▸ **PAGE TEXT**
##############################

India’s wild animals run the risk of ending up on a government approved “kill list” if State governments insist that they are 'vermin' or nuisance animals, attacking crops, property or people as such.
With the Supreme Court admitting a petition challenging the Environment Ministry’s notification for culling of wild animals identified as ‘vermin’, The Hindu decided to seek the opinion of wildlife experts to understand the dynamics behind the ongoing man-animal conflict and plausible solutions to it.
But first, the background.
The Centre approved the culling of wild animals such as nilgai and wild boar in Bihar and rhesus monkey in Himachal Pradesh by declaring them 'vermin', under the Wildlife Protection Act, 1972, in December 2015, following requests from the respective States as they cause harm to the resident population.
Wildlife activists, Union Minister Maneka Gandhi, and other concerned groups criticised the government for allowing such a move. States such as Maharashtra and Goa had also submitted complaints regarding peacocks, India’s national bird, and West Bengal apparently requested that the elephant be declared 'vermin'.

##############################

▸ **LISTED ENTRIES**

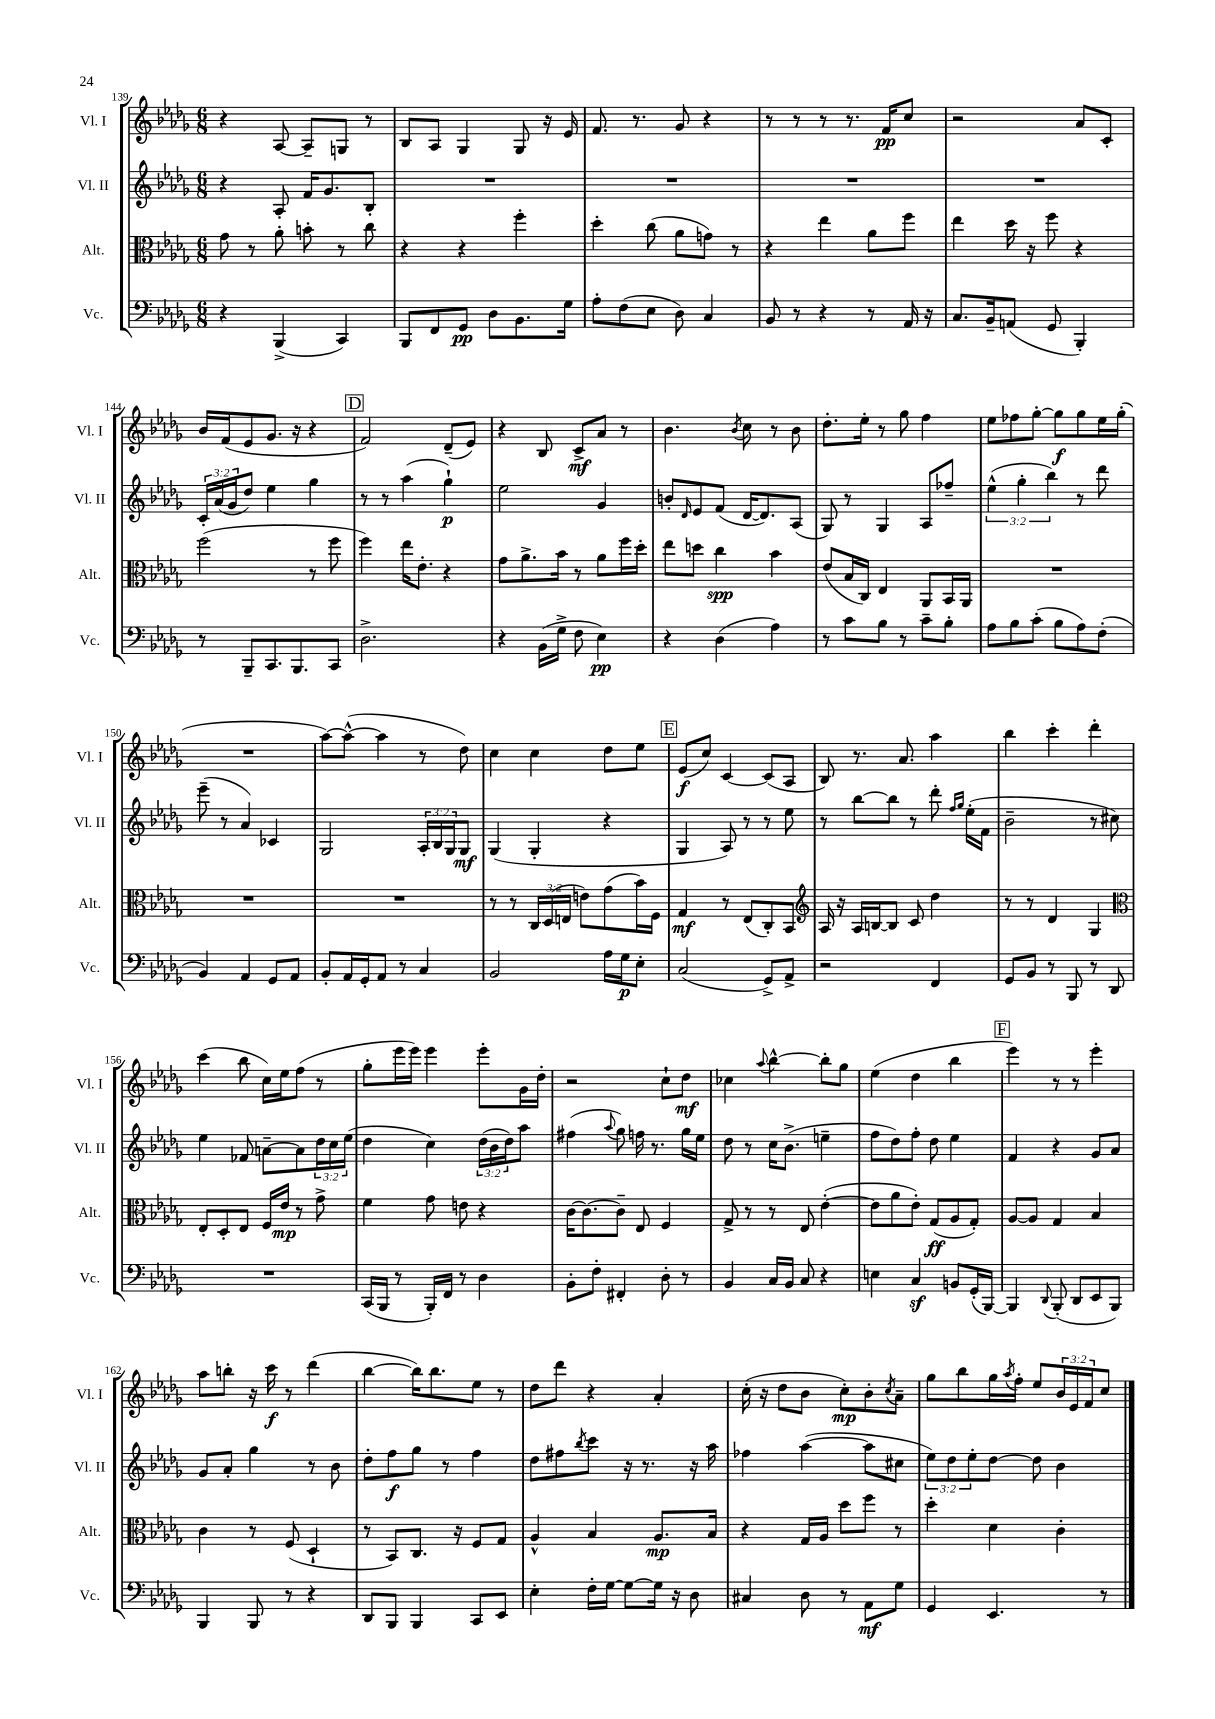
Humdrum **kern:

**kern	**dynam	**kern	**dynam	**kern	**dynam	**kern	**dynam
*part4	*part4	*part3	*part3	*part2	*part2	*part1	*part1
*staff4	*staff4	*staff3	*staff3	*staff2	*staff2	*staff1	*staff1
*I"Vc.	*	*I"Alt.	*	*I"Vl. II	*	*I"Vl. I	*
*I'Vc.	*	*I'Alt.	*	*I'Vl. II	*	*I'Vl. I	*
*clefF4	*	*clefC3	*	*clefG2	*	*clefG2	*
*k[b-e-a-d-g-]	*	*k[b-e-a-d-g-]	*	*k[b-e-a-d-g-]	*	*k[b-e-a-d-g-]	*
*M6/8	*	*M6/8	*	*M6/8	*	*M6/8	*
=139	=139	=139	=139	=139	=139	=139	=139
4r	.	8g-\	.	4r	.	4r	.
.	.	8r	.	.	.	.	.
(4BBB-^/	.	8a-'\	.	8A-'/	.	[8A-/	.
.	.	8bn'\	.	16f/KL	.	8A-~/L]	.
.	.	.	.	8.g-/	.	.	.
4CC/)	.	8r	.	.	.	8Gn/J	.
.	.	8cc\	.	8B-'/J	.	8r	.
=140	=140	=140	=140	=140	=140	=140	=140
8BBB-/L	.	4r	.	2.r	.	8B-/L	.
8FF/	.	.	.	.	.	8A-/J	.
8GG-/J	pp	4r	.	.	.	4G-/	.
8D-\L	.	.	.	.	.	.	.
8.BB-\	.	4ff'\	.	.	.	8G-/	.
.	.	.	.	.	.	16r	.
16G-\Jk	.	.	.	.	.	16e-/	.
=141	=141	=141	=141	=141	=141	=141	=141
8A-'\L	.	4dd-'\	.	2.r	.	8.f/	.
(8F\	.	.	.	.	.	.	.
.	.	.	.	.	.	8.r	.
8E-\J	.	(8cc\	.	.	.	.	.
8D-\)	.	8a-\L	.	.	.	8g-/	.
4C/	.	8gn\J)	.	.	.	4r	.
.	.	8r	.	.	.	.	.
=142	=142	=142	=142	=142	=142	=142	=142
8BB-/	.	4r	.	2.r	.	8r	.
8r	.	.	.	.	.	8r	.
4r	.	4ee-\	.	.	.	8r	.
.	.	.	.	.	.	8.r	.
8r	.	8a-\L	.	.	.	.	.
.	.	.	.	.	.	16f/KL	pp
16AA-/	.	8ff\J	.	.	.	8cc/J	.
16r	.	.	.	.	.	.	.
=143	=143	=143	=143	=143	=143	=143	=143
8.C/L	.	4ee-\	.	2.r	.	2r	.
16BB-~/k	.	.	.	.	.	.	.
(8AAn/J	.	16dd-\	.	.	.	.	.
.	.	16r	.	.	.	.	.
8GG-/	.	8ff\	.	.	.	.	.
4BBB-'/)	.	4r	.	.	.	8a-/L	.
.	.	.	.	.	.	8c'/J	.
!!LO:LB:g=z
=144	=144	=144	=144	=144	=144	=144	=144
8r	.	(2ff\	.	24c'/LL	.	16b-/LL	.
.	.	.	.	(24a-/	.	.	.
.	.	.	.	.	.	(16f/J	.
.	.	.	.	24g-/J	.	.	.
8BBB-~/L	.	.	.	8dd-/J)	.	8e-/	.
8.CC/	.	.	.	4ee-\	.	8.g-/J	.
8.BBB-/	.	.	.	.	.	16r	.
.	.	8r	.	4gg-\	.	4r	.
8CC/J	.	8ff\	.	.	.	.	.
!!LO:REH:place=s1:t=D
=145	=145	=145	=145	=145	=145	=145	=145
2.D-^\	.	4ff\)	.	8r	.	2f/)	.
.	.	.	.	8r	.	.	.
.	.	16ee-\KL	.	(4aa-\	.	.	.
.	.	8.e-'\J	.	.	.	.	.
.	.	4r	.	4gg-`\)	p	(8d-~/L	.
.	.	.	.	.	.	8e-/J)	.
=146	=146	=146	=146	=146	=146	=146	=146
4r	.	8g-\L	.	2ee-\	.	4r	.
.	.	8.a-^\	.	.	.	.	.
(16BB-\LL	.	.	.	.	.	8B-/	.
16G-^\JJ	.	16b-\Jk	.	.	.	.	.
8F\	.	8r	.	.	.	8c^/L	mf
4E-\)	pp	8a-\L	.	4g-/	.	8a-/J	.
.	.	16ff\L	.	.	.	8r	.
.	.	16dd-'\JJ	.	.	.	.	.
=147	=147	=147	=147	=147	=147	=147	=147
4r	.	8ee-\L	.	8bn'/L	.	4.b-\	.
.	.	.	.	16qqd-/	.	.	.
.	.	8ddn\J	.	8e-/	.	.	.
(4D-\	.	4cc\	spp	(8f/J	.	.	.
.	.	.	.	.	.	8qb-/	.
.	.	.	.	[16d-/KL	.	8cc\	.
.	.	.	.	8.d-/])	.	.	.
4A-\)	.	4b-\	.	.	.	8r	.
.	.	.	.	(8A-/J	.	8b-\	.
=148	=148	=148	=148	=148	=148	=148	=148
8r	.	(8e-/L	.	8G-/)	.	8.dd-'\L	.
8c\L	.	16B-/L	.	8r	.	.	.
.	.	16C/JJ)	.	.	.	16ee-'\Jk	.
8B-\J	.	4E-/	.	4G-/	.	8r	.
8r	.	.	.	.	.	8gg-\	.
8c~\L	.	8AA-/L	.	8A-/L	.	4ff\	.
8B-'\J	.	16BB-/L	.	8ff-X~/J	.	.	.
.	.	16AA-/JJ	.	.	.	.	.
=149	=149	=149	=149	=149	=149	=149	=149
8A-\L	.	2.r	.	(6ee-^^\	.	8ee-\L	.
8B-\	.	.	.	.	.	8ff-X\	.
.	.	.	.	6gg-'\	.	.	.
(8c'\J	.	.	.	.	.	[8gg-'\J	.
.	.	.	.	6bb-\)	.	.	.
8B-\L	.	.	.	.	.	8gg-\L]	f
8A-\)	.	.	.	8r	.	8gg-\	.
(8F'\J	.	.	.	8ddd-\	.	16ee-\L	.
.	.	.	.	.	.	(16gg-'\JJ	.
!!LO:LB:g=z
=150	=150	=150	=150	=150	=150	=150	=150
4BB-/)	.	2.r	.	(8eee-~\	.	2.r	.
.	.	.	.	8r	.	.	.
4AA-/	.	.	.	4a-/)	.	.	.
8GG-/L	.	.	.	4c-X/	.	.	.
8AA-/J	.	.	.	.	.	.	.
=151	=151	=151	=151	=151	=151	=151	=151
8BB-'/L	.	2.r	.	2G-/	.	[8aa-\L)	.
16AA-/L	.	.	.	.	.	(8aa-^^\J_	.
16GG-'/J	.	.	.	.	.	.	.
8AA-/J	.	.	.	.	.	4aa-\]	.
8r	.	.	.	.	.	.	.
4C/	.	.	.	24A-'/LL	.	8r	.
.	.	.	.	24B-/	.	.	.
.	.	.	.	24G-/J	.	.	.
.	.	.	.	8G-/J	mf	8dd-\)	.
=152	=152	=152	=152	=152	=152	=152	=152
2BB-/	.	8r	.	(4G-/	.	4cc\	.
.	.	8r	.	.	.	.	.
.	.	24C/LL	.	4G-'/	.	4cc\	.
.	.	(24D-/	.	.	.	.	.
.	.	24En/JJ	.	.	.	.	.
.	.	8en\L)	.	.	.	.	.
16A-\LL	.	(8g-\	.	4r	.	8dd-\L	.
16G-\J	p	.	.	.	.	.	.
8E-'\J	.	16b-\L)	.	.	.	8ee-\J	.
.	.	16F\JJ	.	.	.	.	.
!!LO:REH:place=s1:t=E
=153	=153	=153	=153	=153	=153	=153	=153
(2C/	.	4G-/	mf	4G-/	.	(8e-/L	f
.	.	.	.	.	.	8cc/J)	.
.	.	8r	.	8A-/)	.	[4c/	.
.	.	(8E-/L	.	8r	.	.	.
8GG-^/L)	.	8C'/)	.	8r	.	(8c/L]	.
8AA-^/J	.	8BB-/J	.	8ee-\	.	8A-/J	.
=154	=154	=154	=154	=154	=154	=154	=154
*	*	*clefG2	*	*	*	*	*
2r	.	16A-/	.	8r	.	8B-/)	.
.	.	16r	.	.	.	.	.
.	.	16A-/LL	.	[8bb-\L	.	8.r	.
.	.	[16Bn/J	.	.	.	.	.
.	.	8B/J]	.	8bb-\J]	.	.	.
.	.	.	.	.	.	8.a-/	.
.	.	8c/	.	8r	.	.	.
4FF/	.	4dd-\	.	8ddd-'\	.	4aa-\	.
.	.	.	.	16qqff/LL	.	.	.
.	.	.	.	16qqgg-/JJ	.	.	.
.	.	.	.	(16ee-'\LL	.	.	.
.	.	.	.	16f\JJ	.	.	.
=155	=155	=155	=155	=155	=155	=155	=155
8GG-/L	.	8r	.	2b-~\	.	4bb-\	.
8BB-/J	.	8r	.	.	.	.	.
8r	.	4d-/	.	.	.	4ccc'\	.
8BBB-/	.	.	.	.	.	.	.
8r	.	4G-/	.	8r	.	4ddd-'\	.
8DD-/	.	.	.	8cc#X\)	.	.	.
!!LO:LB:g=z
=156	=156	=156	=156	=156	=156	=156	=156
*	*	*clefC3	*	*	*	*	*
2.r	.	8E-'/L	.	4ee-\	.	(4ccc\	.
.	.	8D-'/	.	.	.	.	.
.	.	8E-/J	.	8f-X/	.	8bb-\	.
.	.	16F/LL	.	[8an~\L	.	16cc\LL)	.
.	.	16e-/JJ	mp	.	.	16ee-\J	.
.	.	8r	.	8a\]	.	(8ff\J	.
.	.	8g-^\	.	24dd-\L	.	8r	.
.	.	.	.	24cc\	.	.	.
.	.	.	.	(24ee-\JJ	.	.	.
=157	=157	=157	=157	=157	=157	=157	=157
(16CC/LL	.	4f\	.	4dd-\	.	8gg-'\L	.
16BBB-/JJ	.	.	.	.	.	.	.
8r	.	.	.	.	.	16eee-\L	.
.	.	.	.	.	.	16eee-\JJ)	.
16BBB-'/LL)	.	8g-\	.	4cc\)	.	4eee-\	.
16FF/JJ	.	.	.	.	.	.	.
8r	.	8en\	.	.	.	.	.
4D-\	.	4r	.	(24dd-\LL	.	8eee-'\L	.
.	.	.	.	24b-\	.	.	.
.	.	.	.	24dd-\J)	.	.	.
.	.	.	.	8aa-\J	.	16g-\L	.
.	.	.	.	.	.	16dd-'\JJ	.
=158	=158	=158	=158	=158	=158	=158	=158
8BB-'\L	.	[16c\KL	.	(4ff#X\	.	2r	.
.	.	8.c\_	.	.	.	.	.
8F'\J	.	.	.	.	.	.	.
.	.	.	.	8qqaa-/	.	.	.
4FF#X'/	.	8c~\J]	.	8gg-\)	.	.	.
.	.	8E-/	.	16ffn\	.	.	.
.	.	.	.	8.r	.	.	.
8D-'\	.	4F/	.	.	.	8cc`\L	.
8r	.	.	.	16gg-\LL	.	8dd-\J	mf
.	.	.	.	16ee-\JJ	.	.	.
=159	=159	=159	=159	=159	=159	=159	=159
4BB-/	.	8G-^/	.	8dd-\	.	4cc-X\	.
.	.	8r	.	8r	.	.	.
.	.	.	.	.	.	8qqaa-/	.
16C/LL	.	8r	.	16cc\KL	.	[4bb-^^\	.
16BB-/JJ	.	.	.	(8.b-^\J	.	.	.
8C/	.	8E-/	.	.	.	.	.
4r	.	([4e-'\	.	4een~\	.	8bb-'\L]	.
.	.	.	.	.	.	8gg-\J	.
=160	=160	=160	=160	=160	=160	=160	=160
4En\	.	8e-\L]	.	8ff\L	.	(4ee-\	.
.	.	8a-\	.	8dd-\)	.	.	.
4Cz/	.	8e-'\J)	.	8ff'\J	.	4dd-\	.
.	.	(8G-/L	ff	8dd-\	.	.	.
8BBn/L	.	8A-/	.	4ee-\	.	4bb-\	.
(16GG-'/L	.	8G-'/J)	.	.	.	.	.
[16BBB-/JJ)	.	.	.	.	.	.	.
!!LO:REH:place=s1:t=F
=161	=161	=161	=161	=161	=161	=161	=161
4BBB-/]	.	[8A-/L	.	4f/	.	4eee-\)	.
.	.	8A-/J]	.	.	.	.	.
8qqDD-/	.	.	.	.	.	.	.
(8BBB-'/	.	4G-/	.	4r	.	8r	.
8DD-/L	.	.	.	.	.	8r	.
8EE-/	.	4B-/	.	8g-/L	.	4eee-'\	.
8BBB-/J)	.	.	.	8a-/J	.	.	.
!!LO:LB:g=z
=162	=162	=162	=162	=162	=162	=162	=162
4BBB-/	.	4c\	.	8g-/L	.	8aa-\L	.
.	.	.	.	8a-'/J	.	8bbn'\J	.
8BBB-/	.	8r	.	4gg-\	.	16r	.
.	.	.	.	.	.	16ccc\	f
8r	.	(8F/	.	.	.	8r	.
4r	.	4D-`/	.	8r	.	(4ddd-\	.
.	.	.	.	8b-\	.	.	.
=163	=163	=163	=163	=163	=163	=163	=163
8DD-/L	.	8r	.	8dd-'\L	.	[4bb-\	.
8BBB-/J	.	8BB-/L)	.	8ff\	f	.	.
4BBB-/	.	8.C/J	.	8gg-\J	.	16bb-\KL])	.
.	.	.	.	.	.	8.bb-\	.
.	.	.	.	8r	.	.	.
.	.	16r	.	.	.	.	.
8CC/L	.	8F/L	.	4ff\	.	8ee-\J	.
8EE-/J	.	8G-/J	.	.	.	8r	.
=164	=164	=164	=164	=164	=164	=164	=164
4E-'\	.	4A-^^/	.	8dd-\L	.	8dd-\L	.
.	.	.	.	8ff#X\	.	8ddd-\J	.
.	.	.	.	8qbb-/	.	.	.
16F'\LL	.	4B-/	.	8ccc\J	.	4r	.
[16G-\JJ	.	.	.	.	.	.	.
8G-\L_	.	.	.	16r	.	.	.
.	.	.	.	8.r	.	.	.
16G-\Jk]	.	8.A-/L	mp	.	.	4a-'/	.
16r	.	.	.	.	.	.	.
8D-\	.	.	.	16r	.	.	.
.	.	16B-/Jk	.	16aa-\	.	.	.
=165	=165	=165	=165	=165	=165	=165	=165
4C#X/	.	4r	.	4ff-X\	.	(16cc'\	.
.	.	.	.	.	.	16r	.
.	.	.	.	.	.	8dd-\L	.
8D-\	.	16G-/LL	.	([4aa-\	.	8b-\J	.
.	.	16A-/JJ	.	.	.	.	.
8r	.	8dd-\L	.	.	.	8cc'\L)	mp
8AA-\L	mf	8ff\J	.	8aa-\L]	.	8b-'\	.
.	.	.	.	.	.	8qcc/	.
8G-\J	.	8r	.	8cc#X\J	.	8a-~\J	.
=166	=166	=166	=166	=166	=166	=166	=166
4GG-/	.	4dd-'\	.	12ee-\L)	.	8gg-\L	.
.	.	.	.	12dd-\	.	.	.
.	.	.	.	.	.	8bb-\	.
.	.	.	.	12ee-'\	.	.	.
4.EE-/	.	4d-\	.	[8dd-\J	.	16gg-\L	.
.	.	.	.	.	.	8qaa-/	.
.	.	.	.	.	.	16ff'\JJ	.
.	.	.	.	8dd-\]	.	8ee-/L	.
.	.	4c'\	.	4b-\	.	24b-/L	.
.	.	.	.	.	.	24e-/	.
.	.	.	.	.	.	24f/J	.
8r	.	.	.	.	.	8cc/J	.
==	==	==	==	==	==	==	==
*-	*-	*-	*-	*-	*-	*-	*-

##############################

▸ **AIM 1**
Answer from the vermin-culling article:
(a) Which two animals were approved for culling in Bihar?
(b) In what month and year did the Centre approve the culling?
(c) Which States complained about peacocks?
▸ **AIM 2**
Carry the vermin-culling article forward from its last sentence.
The rows come from a separate source, unrelated to the vermin-culling article.

▸ **EXERCISE ANSWER 1**
(a) Nilgai and wild boar.
(b) December 2015.
(c) Maharashtra and Goa.

▸ **EXERCISE ANSWER 2**
What the law says
As per Section 62 of the Wildlife Protection Act, 1972, States can send a list of wild animals to the Centre requesting it to declare them vermin for selective slaughter. The Central Government may by notification, declare any wild animal other than those specified in Schedule I and part 11 of Schedule H of the law to be vermin for any area for a given period of time. As long as the notification is in force such wild animal shall be included in Schedule V of the law, depriving them of any protection under that law.
Have endangered species been declared vermin?
“No,” clarifies R.P. Thomas, a joint director in the Ministry of Environment and Forests. “We have not approved the culling of any endangered species like the elephant,” he told The Hindu , when contacted.
A few days ago, the Environment Ministry had released an official statement clarifying that it has not given any permission to kill deer, peacock or elephant. Five States have submitted the proposal for culling wild animals, of which permission for scientific management for a limited time for a specific area was given in Uttarakhand (wild boar), Bihar (nilgai) and Himachal Pradesh (rhesus monkey). The proposals of Maharashtra (peacock) and Gujarat (nilgai) are still being examined, the statement said. The nilgai, wild boar and rhesus monkeys are abundant in population and figure in the IUCN Conservation list's ‘least concern’ category.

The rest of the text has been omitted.